ACTIVITY: Look through the entries below, please, and copy every line with the word "verse".
# # # # # # #
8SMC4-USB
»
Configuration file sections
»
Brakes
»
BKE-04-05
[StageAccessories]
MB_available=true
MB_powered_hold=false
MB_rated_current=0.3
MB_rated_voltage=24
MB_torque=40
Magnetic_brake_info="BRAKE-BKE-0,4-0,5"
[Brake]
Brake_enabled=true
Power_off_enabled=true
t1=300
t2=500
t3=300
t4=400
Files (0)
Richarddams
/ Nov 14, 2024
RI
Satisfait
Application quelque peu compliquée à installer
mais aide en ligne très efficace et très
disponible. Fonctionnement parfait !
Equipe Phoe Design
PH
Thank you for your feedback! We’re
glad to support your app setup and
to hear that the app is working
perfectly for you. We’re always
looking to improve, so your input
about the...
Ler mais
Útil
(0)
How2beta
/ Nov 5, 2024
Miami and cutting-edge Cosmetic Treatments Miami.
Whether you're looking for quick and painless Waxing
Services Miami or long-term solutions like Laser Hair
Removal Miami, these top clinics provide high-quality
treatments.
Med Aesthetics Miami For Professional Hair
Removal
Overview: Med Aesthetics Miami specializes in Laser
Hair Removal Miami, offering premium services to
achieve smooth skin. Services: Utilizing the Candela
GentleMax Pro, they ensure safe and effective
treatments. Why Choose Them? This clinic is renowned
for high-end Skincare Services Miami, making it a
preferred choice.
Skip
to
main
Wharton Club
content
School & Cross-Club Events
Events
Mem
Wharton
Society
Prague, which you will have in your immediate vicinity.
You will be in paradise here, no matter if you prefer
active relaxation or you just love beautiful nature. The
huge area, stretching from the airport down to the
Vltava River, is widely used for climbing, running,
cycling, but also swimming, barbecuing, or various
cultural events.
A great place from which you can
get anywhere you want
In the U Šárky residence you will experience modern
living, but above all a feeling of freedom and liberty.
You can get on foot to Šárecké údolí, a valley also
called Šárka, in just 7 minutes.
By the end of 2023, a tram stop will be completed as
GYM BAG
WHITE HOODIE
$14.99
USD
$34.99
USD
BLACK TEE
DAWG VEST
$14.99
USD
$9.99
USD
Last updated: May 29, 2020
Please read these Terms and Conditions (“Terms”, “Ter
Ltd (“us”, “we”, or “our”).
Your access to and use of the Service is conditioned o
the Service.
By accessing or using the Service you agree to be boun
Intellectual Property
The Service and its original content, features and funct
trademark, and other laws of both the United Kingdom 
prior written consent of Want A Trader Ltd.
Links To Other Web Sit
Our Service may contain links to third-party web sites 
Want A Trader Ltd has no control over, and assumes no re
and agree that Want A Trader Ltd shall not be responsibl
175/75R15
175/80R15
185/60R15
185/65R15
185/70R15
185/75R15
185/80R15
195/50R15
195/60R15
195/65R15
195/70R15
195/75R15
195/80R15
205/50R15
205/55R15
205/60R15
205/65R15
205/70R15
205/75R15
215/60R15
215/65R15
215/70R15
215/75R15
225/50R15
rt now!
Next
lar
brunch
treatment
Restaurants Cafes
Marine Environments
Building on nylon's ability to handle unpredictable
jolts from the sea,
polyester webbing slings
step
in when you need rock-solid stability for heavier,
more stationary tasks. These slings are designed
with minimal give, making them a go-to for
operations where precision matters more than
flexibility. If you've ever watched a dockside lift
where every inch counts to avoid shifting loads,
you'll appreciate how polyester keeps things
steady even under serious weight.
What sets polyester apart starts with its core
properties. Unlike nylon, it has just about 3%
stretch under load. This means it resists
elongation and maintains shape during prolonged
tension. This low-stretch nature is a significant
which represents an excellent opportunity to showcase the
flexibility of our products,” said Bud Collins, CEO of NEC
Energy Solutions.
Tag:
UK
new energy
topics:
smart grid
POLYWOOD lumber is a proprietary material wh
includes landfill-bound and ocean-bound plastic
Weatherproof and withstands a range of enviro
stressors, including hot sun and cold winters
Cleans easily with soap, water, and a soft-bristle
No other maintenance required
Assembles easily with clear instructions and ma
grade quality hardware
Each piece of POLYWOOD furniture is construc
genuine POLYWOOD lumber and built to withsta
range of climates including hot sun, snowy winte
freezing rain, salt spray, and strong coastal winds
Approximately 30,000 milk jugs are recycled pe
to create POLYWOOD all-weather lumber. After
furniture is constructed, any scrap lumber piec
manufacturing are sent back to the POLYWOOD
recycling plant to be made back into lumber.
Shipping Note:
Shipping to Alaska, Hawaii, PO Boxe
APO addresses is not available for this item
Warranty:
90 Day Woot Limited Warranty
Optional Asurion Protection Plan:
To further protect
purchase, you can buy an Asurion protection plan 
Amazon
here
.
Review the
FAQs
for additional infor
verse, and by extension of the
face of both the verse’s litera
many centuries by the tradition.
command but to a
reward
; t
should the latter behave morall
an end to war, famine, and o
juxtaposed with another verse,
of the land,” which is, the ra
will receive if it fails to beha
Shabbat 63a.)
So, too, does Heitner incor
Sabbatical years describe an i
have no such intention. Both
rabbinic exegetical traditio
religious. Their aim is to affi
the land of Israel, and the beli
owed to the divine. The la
# # # # # # #
WRITTEN ANSWER:
verse, and by extension of the
face of both the verse’s litera
juxtaposed with another verse,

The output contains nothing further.